Despite fears of overcrowded jails and extended court sessions, Marshall County judges say they are seeing “virtually no effects” from Alabama’s new illegal immigration law.
“As far as the mechanics, I haven’t seen any increase in numbers of people going to jail. I haven’t even had a case under the law,” said Tim Riley, Marshall County District and Juvenile Court Judge.
“I think it may be making a change in that some people who are here illegally may be leaving. That’s just my guess. I’m seeing fewer Hispanic people with tickets. I still have them, but the number has substantially dropped. I’ve been kind of surprised. I thought there would be a sudden influx of cases.”
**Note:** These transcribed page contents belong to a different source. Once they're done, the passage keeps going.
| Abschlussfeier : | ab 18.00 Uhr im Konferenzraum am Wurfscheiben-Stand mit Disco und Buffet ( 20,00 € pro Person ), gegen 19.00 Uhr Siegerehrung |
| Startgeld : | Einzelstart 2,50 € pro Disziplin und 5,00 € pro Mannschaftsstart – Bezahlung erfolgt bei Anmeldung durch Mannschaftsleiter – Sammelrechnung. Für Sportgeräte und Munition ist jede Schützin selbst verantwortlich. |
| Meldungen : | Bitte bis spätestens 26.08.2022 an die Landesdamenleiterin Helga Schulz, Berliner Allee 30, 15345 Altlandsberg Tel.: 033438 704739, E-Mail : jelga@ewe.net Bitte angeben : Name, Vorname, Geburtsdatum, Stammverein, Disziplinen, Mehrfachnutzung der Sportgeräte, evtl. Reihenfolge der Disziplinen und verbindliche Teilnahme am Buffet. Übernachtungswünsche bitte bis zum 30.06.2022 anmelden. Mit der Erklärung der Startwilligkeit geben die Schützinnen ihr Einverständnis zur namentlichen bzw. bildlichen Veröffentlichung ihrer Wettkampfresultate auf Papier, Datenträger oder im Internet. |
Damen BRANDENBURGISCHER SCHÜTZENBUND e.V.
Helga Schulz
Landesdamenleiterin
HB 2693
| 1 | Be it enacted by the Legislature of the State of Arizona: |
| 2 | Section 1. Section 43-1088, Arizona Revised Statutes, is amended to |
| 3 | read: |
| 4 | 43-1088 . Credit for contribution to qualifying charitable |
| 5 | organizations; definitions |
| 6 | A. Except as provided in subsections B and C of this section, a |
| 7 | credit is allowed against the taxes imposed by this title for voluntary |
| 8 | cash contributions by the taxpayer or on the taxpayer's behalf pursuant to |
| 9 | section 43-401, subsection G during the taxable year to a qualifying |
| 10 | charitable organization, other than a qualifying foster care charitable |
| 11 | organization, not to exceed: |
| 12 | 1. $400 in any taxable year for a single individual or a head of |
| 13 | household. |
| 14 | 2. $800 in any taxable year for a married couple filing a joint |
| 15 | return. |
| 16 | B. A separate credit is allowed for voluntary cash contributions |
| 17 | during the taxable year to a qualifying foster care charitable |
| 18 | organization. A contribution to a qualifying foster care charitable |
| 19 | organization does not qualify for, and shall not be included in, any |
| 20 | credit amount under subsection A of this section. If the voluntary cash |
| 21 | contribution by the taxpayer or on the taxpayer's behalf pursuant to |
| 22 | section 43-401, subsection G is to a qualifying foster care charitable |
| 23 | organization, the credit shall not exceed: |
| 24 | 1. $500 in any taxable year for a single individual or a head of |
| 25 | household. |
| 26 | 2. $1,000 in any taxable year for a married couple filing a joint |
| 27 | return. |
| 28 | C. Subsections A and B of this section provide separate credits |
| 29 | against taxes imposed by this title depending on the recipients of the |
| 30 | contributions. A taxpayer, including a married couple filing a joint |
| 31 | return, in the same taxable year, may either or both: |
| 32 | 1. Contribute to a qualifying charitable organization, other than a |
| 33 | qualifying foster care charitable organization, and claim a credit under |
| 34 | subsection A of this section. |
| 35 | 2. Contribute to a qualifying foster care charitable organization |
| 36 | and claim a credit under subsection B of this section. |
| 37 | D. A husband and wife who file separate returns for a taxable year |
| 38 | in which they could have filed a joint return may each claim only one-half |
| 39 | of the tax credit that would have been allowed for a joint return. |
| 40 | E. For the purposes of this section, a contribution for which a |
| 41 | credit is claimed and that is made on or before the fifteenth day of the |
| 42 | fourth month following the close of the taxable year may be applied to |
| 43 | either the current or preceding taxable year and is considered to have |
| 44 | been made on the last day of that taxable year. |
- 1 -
Marshall County Circuit Court Judge Tim Jolley said he too expected the law, known as HB56, to generate more cases, but he has seen little to no change in his work.
“I haven’t seen any increase in our case load or having to deal with issues in the immigration law or as a result of the law,” he said. “I initially thought there would be an increase, although I didn’t know how much of an increase. But actually there hasn’t been an increase.”
Marshall County District Judge Hugh Flanagan said he is not surprised by the lack of cases from the legislation.
“It seems to me that it’s not something that is an enforcement focus, necessarily, but it’s a tool they’re going to use when people are otherwise stopped or detained,” he said. “We didn’t see any in my courtroom. I just saw anecdotal evidence.”